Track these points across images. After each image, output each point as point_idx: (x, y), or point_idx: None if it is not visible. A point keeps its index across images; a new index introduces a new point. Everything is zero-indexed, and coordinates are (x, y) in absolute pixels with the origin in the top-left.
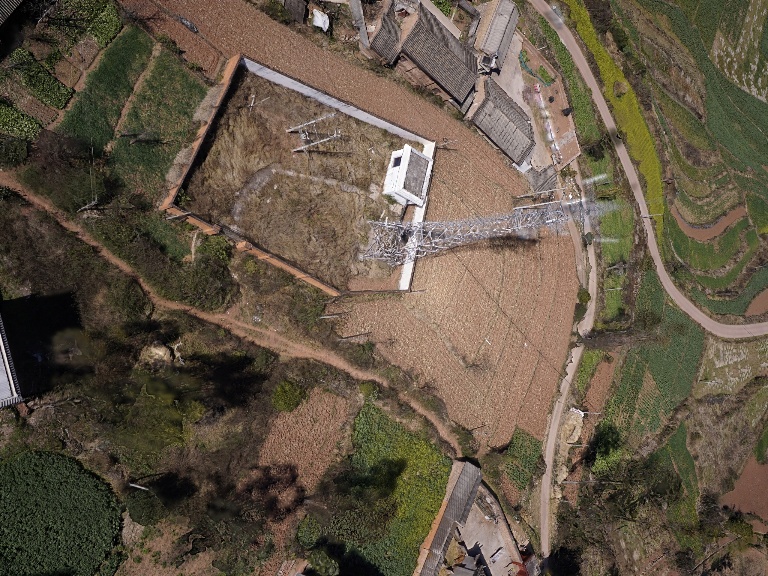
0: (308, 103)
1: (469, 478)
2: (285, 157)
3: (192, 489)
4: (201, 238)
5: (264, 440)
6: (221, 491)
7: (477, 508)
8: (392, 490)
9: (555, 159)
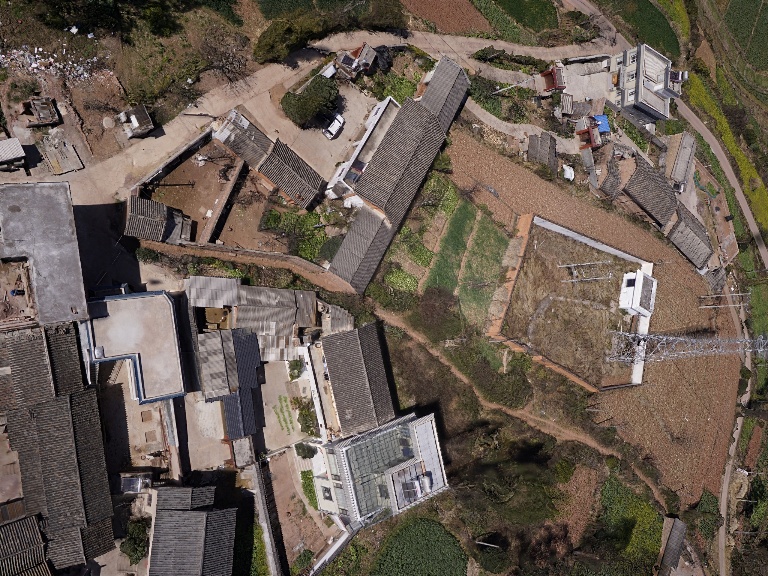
0: (567, 241)
1: (679, 532)
2: (557, 286)
3: (507, 544)
4: (512, 355)
5: None
6: (524, 545)
7: None
8: (628, 542)
9: (722, 259)
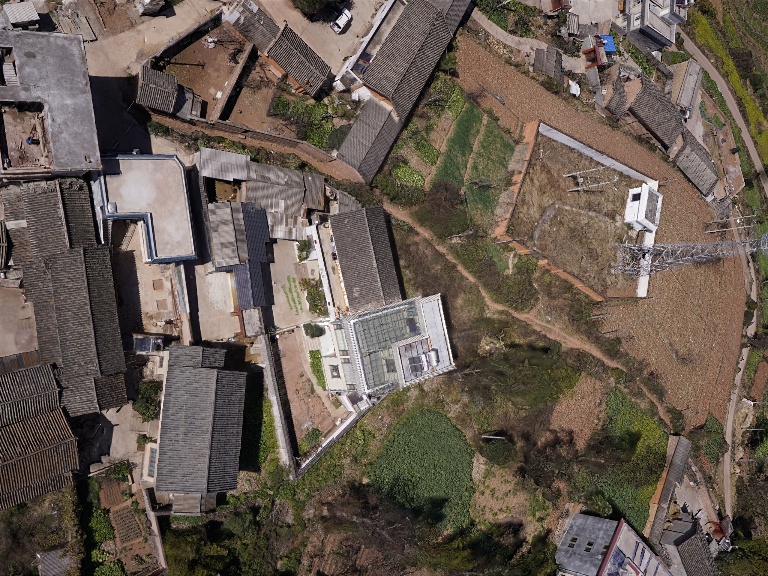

::::

* [PROBLEM DETAILS]
Put every line of the records above into a Markdown table with the columns No. and Entry, numbering the lines in order and skipping blank ones. Leave the pictures out.

* [WRITTEN RESPONSE]
| No. | Entry |
|---|---|
| 1 | Track these points across images. After each image, output each point as point_idx: (x, y), or point_idx: None if it is not visible. A point keeps its index across images; a new index introduces a new point. Everything is zero-indexed, and coordinates are (x, y) in absolute pixels with the origin in the top-left. |
| 2 | 0: (308, 103) |
| 3 | 1: (469, 478) |
| 4 | 2: (285, 157) |
| 5 | 3: (192, 489) |
| 6 | 4: (201, 238) |
| 7 | 5: (264, 440) |
| 8 | 6: (221, 491) |
| 9 | 7: (477, 508) |
| 10 | 8: (392, 490) |
| 11 | 9: (555, 159) |
| 12 | 0: (567, 241) |
| 13 | 1: (679, 532) |
| 14 | 2: (557, 286) |
| 15 | 3: (507, 544) |
| 16 | 4: (512, 355) |
| 17 | 5: None |
| 18 | 6: (524, 545) |
| 19 | 7: None |
| 20 | 8: (628, 542) |
| 21 | 9: (722, 259) |